Grilled Steaks with Marinated Tomatoes
Need a dairy free main course? Grilled Steaks with Marinated Tomatoes could be a great recipe to try. This recipe serves 6. One portion of this dish contains approximately 25g of protein, 24g of fat, and a total of 356 calories. 1 person found this recipe to be delicious and satisfying. A mixture of paprika, chili powder, cider vinegar, and a handful of other ingredients are all it takes to make this recipe so flavorful. It can be enjoyed any time, but it is especially good for The Fourth Of July. From preparation to the plate, this recipe takes approximately 45 minutes. Grilled Marinated Ham Steaks, Grilled Marinated Sirloin Flap Steaks, and Marinated Grilled New York Strip Steaks are very similar to this recipe.
In a small bowl, whisk the first 11 ingredients until blended.
Place tomatoes in a 13x9-in. dish; pour beer mixture over top. Cover and refrigerate at least 1 hour.
Meanwhile, mix rub seasonings; rub over steaks. Grill steaks, covered, over medium heat or broil 4 in. from heat 8-10 minutes on each side or until meat reaches desired doneness (for medium-rare, a thermometer should read 145°; medium, 160°; well-done, 170°).
Let stand 5 minutes before cutting each steak into thirds.
Place steaks on a platter. Top with tomatoes; drizzle with any remaining beer mixture.
Recommended wine: Pinot Noir, Merlot, Cabernet Sauvignon
Steak on the menu? Try pairing with Pinot Noir, Merlot, and Cabernet Sauvignon. After all, beef and red wine are a classic combination. Generally, leaner steaks go well with light or medium-bodied reds, such as pinot noir or merlot, while fattier steaks can handle a bold red, such as cabernet sauvingnon. The Baron Philippe de Rothschild Escudo Rojo Pinot Noir Reserva with a 5 out of 5 star rating seems like a good match. It costs about 20 dollars per bottle.

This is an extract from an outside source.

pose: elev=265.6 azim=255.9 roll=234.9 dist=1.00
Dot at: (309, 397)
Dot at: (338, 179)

Baron Philippe de Rothschild Escudo Rojo Pinot Noir ReservaPale cherry red with a ruby tint. The nose is very complex and fresh with intense, forward fruit on cherry and raspberry mingles with gentle toasted almond notes. The wine has a very good attack, elegant and succulent tannins. Fruit flavors on the mid-palate, especially cherry, while the elegant finish combines the fullness of fresh fruit with the refinement of the Casablanca terroir.Pairs well with goat cheese, sole in lemon butter, or carpaccio of scallops.